Sidang sengketa PIlkada di Mahkamah Konstitusi (MK)/RMOL
Sengketa atau Perselisihan Hasil Pemilihan Kepala Daerah (PHP Kada) di Kabupaten Barito Utara, Kalimantan Tengah, diyakini diterima Mahkamah Konstitusi (MK).
Perselisihan di Barito Utara itu muncul setelah dua kontestan mengklaim kemenangan berdasarkan hasil perhitungan cepat masing-masing.
Kontestan nomor urut 1, Gogo Purman Jaya-Hendro Nakalelo mengklaim memperoleh 50,28 persen suara atau 42.280 suara dari total 84.081 suara sah. Sementara, kontestan nomor urut 2, Akhmad Gunadi Nadalsyah dan Sastra Jaya mengklaim meraih 50,32% suara atau 42.615 suara dengan 84.688 suara sah.
Namun, hasil resmi dari Komisi Pemilihan Umum (KPU) Kabupaten Barito Utara menunjukkan hasil yang berbeda. Kontestan nomor urut 1 tercatat meraih 50,04 persen atau 42.310 suara, sedangkan kontestan nomor urut 2 memperoleh 49,96 persen atau 42.302 suara, dengan total suara sah sebanyak 84.612.
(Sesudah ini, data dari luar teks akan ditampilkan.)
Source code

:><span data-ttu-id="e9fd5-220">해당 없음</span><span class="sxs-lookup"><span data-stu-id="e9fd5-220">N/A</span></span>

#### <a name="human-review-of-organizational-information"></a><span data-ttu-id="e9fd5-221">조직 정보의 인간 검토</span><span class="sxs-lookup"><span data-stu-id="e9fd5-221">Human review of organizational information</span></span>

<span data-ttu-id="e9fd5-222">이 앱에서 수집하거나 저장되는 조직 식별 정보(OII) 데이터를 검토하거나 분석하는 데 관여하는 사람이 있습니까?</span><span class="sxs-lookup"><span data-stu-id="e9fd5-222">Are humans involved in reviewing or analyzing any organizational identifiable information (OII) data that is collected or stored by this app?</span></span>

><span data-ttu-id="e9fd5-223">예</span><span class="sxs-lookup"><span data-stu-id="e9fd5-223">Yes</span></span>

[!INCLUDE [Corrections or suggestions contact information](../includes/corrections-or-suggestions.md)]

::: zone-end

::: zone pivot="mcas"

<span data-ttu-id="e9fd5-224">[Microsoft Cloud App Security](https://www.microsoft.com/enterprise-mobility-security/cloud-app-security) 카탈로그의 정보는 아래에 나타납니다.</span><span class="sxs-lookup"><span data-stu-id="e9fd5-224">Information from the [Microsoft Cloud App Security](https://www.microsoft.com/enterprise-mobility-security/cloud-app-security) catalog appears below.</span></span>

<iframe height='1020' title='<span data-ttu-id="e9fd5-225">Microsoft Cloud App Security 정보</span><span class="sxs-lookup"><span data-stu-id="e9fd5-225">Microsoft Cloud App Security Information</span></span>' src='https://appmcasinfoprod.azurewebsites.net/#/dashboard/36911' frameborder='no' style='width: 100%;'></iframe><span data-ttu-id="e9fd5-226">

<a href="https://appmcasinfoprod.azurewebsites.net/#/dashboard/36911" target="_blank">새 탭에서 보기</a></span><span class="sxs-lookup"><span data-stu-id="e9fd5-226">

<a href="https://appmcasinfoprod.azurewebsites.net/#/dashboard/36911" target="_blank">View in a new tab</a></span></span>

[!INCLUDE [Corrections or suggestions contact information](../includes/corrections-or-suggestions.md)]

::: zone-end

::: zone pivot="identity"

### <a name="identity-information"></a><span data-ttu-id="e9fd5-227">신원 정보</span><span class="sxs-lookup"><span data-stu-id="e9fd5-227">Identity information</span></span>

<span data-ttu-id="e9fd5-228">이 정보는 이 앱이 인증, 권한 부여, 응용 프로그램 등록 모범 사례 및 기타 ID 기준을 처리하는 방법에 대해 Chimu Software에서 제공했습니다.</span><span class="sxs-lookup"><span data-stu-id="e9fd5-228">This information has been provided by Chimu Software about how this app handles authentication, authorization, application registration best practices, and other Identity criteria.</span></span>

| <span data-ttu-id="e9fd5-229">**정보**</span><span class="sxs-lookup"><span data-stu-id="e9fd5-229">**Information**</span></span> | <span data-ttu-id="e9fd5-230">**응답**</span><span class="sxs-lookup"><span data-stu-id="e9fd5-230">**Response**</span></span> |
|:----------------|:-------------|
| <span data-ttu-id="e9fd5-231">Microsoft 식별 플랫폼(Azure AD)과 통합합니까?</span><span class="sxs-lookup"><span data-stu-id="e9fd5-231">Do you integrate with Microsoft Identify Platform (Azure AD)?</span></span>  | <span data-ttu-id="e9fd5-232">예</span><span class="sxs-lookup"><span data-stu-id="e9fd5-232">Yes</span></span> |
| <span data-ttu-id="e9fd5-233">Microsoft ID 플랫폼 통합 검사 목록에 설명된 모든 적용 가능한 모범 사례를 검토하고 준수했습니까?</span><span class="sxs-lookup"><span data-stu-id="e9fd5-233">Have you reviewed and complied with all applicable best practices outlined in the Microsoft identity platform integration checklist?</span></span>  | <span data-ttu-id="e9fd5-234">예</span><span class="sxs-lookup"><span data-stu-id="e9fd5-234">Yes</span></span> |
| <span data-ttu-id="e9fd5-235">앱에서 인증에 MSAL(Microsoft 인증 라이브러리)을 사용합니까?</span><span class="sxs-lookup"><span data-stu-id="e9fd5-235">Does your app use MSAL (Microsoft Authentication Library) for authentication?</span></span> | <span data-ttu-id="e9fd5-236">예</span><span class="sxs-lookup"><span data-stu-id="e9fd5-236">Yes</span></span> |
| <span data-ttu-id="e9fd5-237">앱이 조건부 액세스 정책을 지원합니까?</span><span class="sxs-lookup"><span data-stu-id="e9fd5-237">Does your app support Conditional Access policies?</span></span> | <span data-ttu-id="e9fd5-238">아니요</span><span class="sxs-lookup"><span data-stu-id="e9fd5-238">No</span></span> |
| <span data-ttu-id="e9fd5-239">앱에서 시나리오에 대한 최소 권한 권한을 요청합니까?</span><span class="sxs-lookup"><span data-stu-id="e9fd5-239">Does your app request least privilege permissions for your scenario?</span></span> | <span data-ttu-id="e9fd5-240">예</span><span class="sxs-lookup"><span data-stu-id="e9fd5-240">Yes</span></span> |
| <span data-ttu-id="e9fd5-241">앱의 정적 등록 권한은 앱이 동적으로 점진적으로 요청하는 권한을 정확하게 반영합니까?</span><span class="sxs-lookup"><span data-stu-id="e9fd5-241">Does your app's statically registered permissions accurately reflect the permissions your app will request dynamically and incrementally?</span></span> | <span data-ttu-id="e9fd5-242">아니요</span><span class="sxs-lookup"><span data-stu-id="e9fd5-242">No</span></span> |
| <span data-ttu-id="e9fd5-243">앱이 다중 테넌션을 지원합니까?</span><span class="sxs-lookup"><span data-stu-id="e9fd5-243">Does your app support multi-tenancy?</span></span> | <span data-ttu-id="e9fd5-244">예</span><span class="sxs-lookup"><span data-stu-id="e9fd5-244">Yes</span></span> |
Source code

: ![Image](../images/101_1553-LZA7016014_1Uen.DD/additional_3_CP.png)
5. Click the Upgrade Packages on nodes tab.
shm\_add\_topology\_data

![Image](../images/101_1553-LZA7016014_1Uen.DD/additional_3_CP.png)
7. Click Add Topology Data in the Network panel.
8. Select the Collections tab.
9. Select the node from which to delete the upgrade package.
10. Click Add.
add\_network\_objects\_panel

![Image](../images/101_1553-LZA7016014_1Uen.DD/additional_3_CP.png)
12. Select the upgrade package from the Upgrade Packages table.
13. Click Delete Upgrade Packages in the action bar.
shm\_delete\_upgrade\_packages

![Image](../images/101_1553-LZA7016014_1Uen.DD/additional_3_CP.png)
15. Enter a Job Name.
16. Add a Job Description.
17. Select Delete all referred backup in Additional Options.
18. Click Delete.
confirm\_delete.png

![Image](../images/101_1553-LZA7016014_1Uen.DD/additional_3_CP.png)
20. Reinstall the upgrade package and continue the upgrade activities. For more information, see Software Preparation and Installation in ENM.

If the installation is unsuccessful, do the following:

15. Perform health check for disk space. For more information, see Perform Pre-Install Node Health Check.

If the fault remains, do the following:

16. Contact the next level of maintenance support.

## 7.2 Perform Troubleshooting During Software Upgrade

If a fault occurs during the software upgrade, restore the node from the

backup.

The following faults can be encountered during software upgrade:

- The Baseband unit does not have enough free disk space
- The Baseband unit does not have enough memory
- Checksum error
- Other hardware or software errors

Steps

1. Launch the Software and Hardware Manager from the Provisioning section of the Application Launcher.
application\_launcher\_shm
Perbedaan hasil ini memunculkan ketegangan, terutama mengingat selisih suara yang sangat tipis, hanya 8 suara, sementara terdapat 30.368 data pemilih tetap (DPT) yang tidak menggunakan hak pilihnya atau surat suara yang tidak sah.
Tim kuasa hukum nomor urut 2 menyoroti adanya dugaan pembiaran dari penyelenggara pemilu di TPS 04 Desa Malawaken, Kecamatan Teweh Baru, yang memperbolehkan pemilih mencoblos tanpa membawa KTP elektronik atau data kependudukan yang sah.
Di sisi lain, di TPS 01 Melayu, Kecamatan Teweh Tengah, ditemukan penambahan 3 suara yang tak bertuan, yang menambah kompleksitas perkara ini.
Dalam hal ini, pengamat politik dari Universitas Palangka Raya, Ricky Zulfauzan, menilai bahwa gugatan hasil Pilkada Barito Utara dan Murung Raya memiliki peluang lebih besar untuk dikabulkan oleh MK dibandingkan dengan daerah lainnya.
"Meskipun semua daerah yang mengajukan gugatan memiliki peluang yang relatif merata, Barito Utara dan Murung Raya memiliki peluang yang sedikit lebih besar," kata Ricky kepada wartawan, Rabu, 5 Februari 2025.
Menurut dia, dengan selisih suara yang begitu tipis, dan adanya gugatan terkait dugaan pelanggaran prosedural, pertanyaan yang kini muncul di masyarakat ialah apakah MK akan mengabulkan gugatan ini.
"Jika iya, apakah penyelenggara pemilu yang sama akan tetap bertanggung jawab dalam melaksanakan pemungutan suara ulang (PSU)," tutur dia.
Dia menambahkan, publik kini menanti keputusan dari MK yang diperkirakan akan menjadi penentu akhir dari Pilkada Barito Utara, yang tak hanya menyangkut hasil akhir tetapi juga integritas penyelenggaraan pemilu di daerah tersebut.